The goal of laser polishing (LP) is to improve the surface quality of functional parts, components, and assemblies. LP is a complex nonlinear thermophysical process, in which laser radiation induces localized melting of a material with an initially rough surface topography. During LP, the thermodynamic state evolves dynamically due to transient melt flow, heat transfer, and rapid solidification within the laser-material interaction zone. A smooth surface is formed through the interplay between surface tension-driven flow, which promotes energy minimization, and nonequilibrium effects associated with melting and solidification. From the perspective of self-organization, LP can be interpreted as an open system driven by energy input, where complex material redistribution leads to the evolution of surface topography. In this work, the self-organization of molten material is analyzed using chaos-based descriptors, including the Lyapunov exponent, phase portrait, approximate entropy, and the Hurst exponent, calculated from measured surface topographies before and after laser polishing. The results show that LP acts as a spatial low-pass filter, reducing high-frequency surface components associated with micromilling marks, and exhibits a directional bias in material redistribution relative to the laser scanning direction. Among the evaluated descriptors, the Lyapunov and Hurst exponents demonstrate consistent behaviors, indicating their suitability as robust indicators of surface state in post-process analysis.

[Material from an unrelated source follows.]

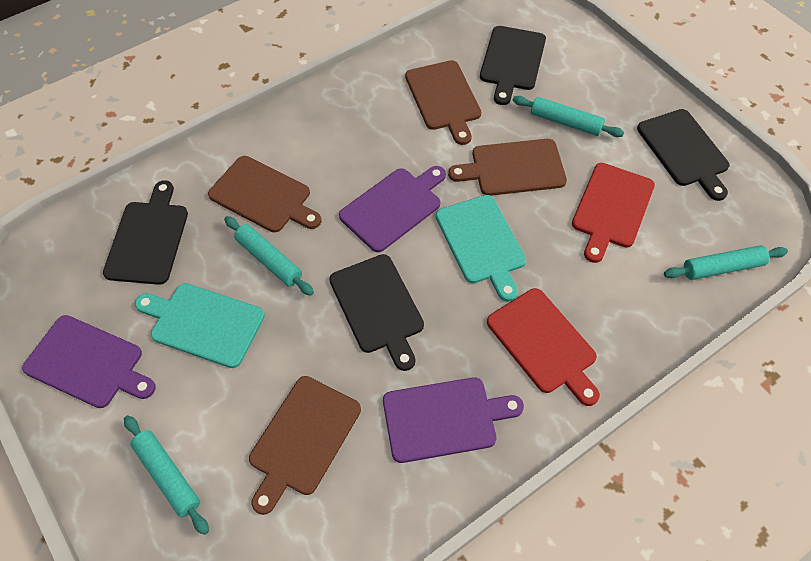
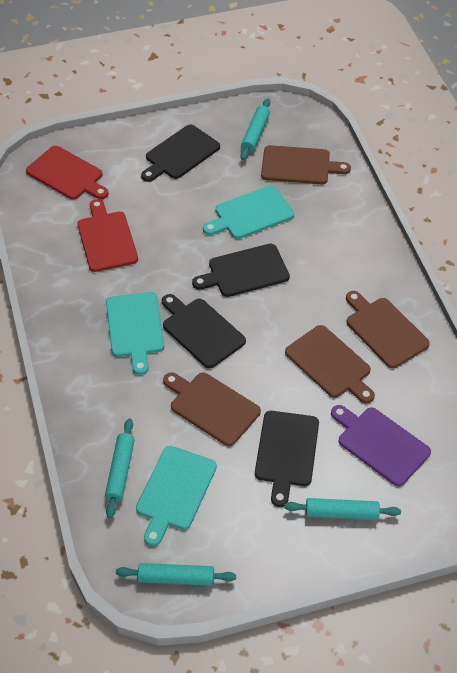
purple cutting board: [22,315,156,408] [339,166,446,252] [383,377,524,463] = 3 -> [331,405,431,486] = 1
turquoise cutting board: [135,283,265,368] [436,195,526,302] = 2 -> [106,292,164,375] [136,446,217,546] [203,185,294,239] = 3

For the investigated conditions (Inconel 718), a laser fluence of 158.3 mJ/cm2 provided the best-achieved surface quality, corresponding to an improvement in surface roughness (Ra) of approximately 70% and the lowest Lyapunov exponent of 1.966 and highest Hurst exponent of 0.859. This study demonstrates that chaos-based analysis of surface topography provides a phenomenological framework for assessing process stability and surface evolution, offering a basis for thermophysics-informed development of LP in applications such as mold and die manufacturing.